- format_results(): Prepare results for API response
- calculate_confidence_intervals(): Statistical analysis of results
5. Frontend Layer (templates/, static/)
templates/index.html - Main Interface
Purpose: User interface for chatbot evaluation Components: - Model selection dropdown - Question input with hints - Advanced hyperparameters configuration - Results display area - Provider debugging interface
static/script.js - Frontend Logic
Purpose: Client-side evaluation and UI management Key Functions: - Form submission and API communication - Results rendering and visualization - Model metadata display - Error handling and user feedback
static/style.css - Styling
Purpose: Modern, responsive UI design Features: - Clean, professional appearance - Mobile-responsive design - Dark/light theme support - Accessible color schemes
6. Configuration and Infrastructure
config.json - Runtime Configuration
{
"openai_api_key": "sk-...",
"gemini_api_key": "AIza...",
"openrouter_api_key": "sk-or-...",
"openrouter_site_url": "https://your-site.example",
"openrouter_site_name": "Your App Name"

Task prompt
Using the documentation excerpt, answer each question briefly:
(a) Which file provides the model selection dropdown?
(b) What purpose is given for static/style.css?
(c) Which file is described as the runtime configuration?
The data after this point is separate material and has no connection to the documentation excerpt.

Information supplied
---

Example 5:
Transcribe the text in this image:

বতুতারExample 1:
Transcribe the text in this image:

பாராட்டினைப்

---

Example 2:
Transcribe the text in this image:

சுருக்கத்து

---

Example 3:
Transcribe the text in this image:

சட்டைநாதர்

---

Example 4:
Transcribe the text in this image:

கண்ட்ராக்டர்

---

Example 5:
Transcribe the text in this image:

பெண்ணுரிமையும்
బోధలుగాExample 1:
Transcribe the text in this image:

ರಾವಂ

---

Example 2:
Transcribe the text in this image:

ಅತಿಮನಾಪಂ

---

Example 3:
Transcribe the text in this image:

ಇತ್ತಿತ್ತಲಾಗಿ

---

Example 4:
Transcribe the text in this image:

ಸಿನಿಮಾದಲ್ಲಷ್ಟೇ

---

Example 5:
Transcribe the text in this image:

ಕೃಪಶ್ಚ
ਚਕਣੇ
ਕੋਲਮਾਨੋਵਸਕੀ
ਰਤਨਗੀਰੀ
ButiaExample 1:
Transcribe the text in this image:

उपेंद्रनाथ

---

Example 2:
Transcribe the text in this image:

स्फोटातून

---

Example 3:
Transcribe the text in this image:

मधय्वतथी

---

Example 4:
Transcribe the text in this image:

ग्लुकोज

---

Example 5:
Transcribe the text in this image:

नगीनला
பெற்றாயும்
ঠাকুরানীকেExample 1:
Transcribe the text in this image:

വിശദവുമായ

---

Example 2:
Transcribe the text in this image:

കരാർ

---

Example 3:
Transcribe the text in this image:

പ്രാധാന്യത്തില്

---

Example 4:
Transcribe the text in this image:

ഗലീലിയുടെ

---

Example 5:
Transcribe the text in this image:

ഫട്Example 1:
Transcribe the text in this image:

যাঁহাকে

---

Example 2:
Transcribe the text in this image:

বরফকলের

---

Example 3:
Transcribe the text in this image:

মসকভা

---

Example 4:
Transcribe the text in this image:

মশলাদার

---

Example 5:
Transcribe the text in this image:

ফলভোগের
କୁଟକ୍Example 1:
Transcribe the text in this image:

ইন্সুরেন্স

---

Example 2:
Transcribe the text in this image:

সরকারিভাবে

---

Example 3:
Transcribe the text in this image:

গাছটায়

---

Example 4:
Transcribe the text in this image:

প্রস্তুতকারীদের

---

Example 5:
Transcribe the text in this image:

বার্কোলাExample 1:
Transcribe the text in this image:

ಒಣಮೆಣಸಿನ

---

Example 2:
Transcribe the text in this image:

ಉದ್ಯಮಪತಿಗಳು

Task solution
(a) templates/index.html
(b) Modern, responsive UI design
(c) config.json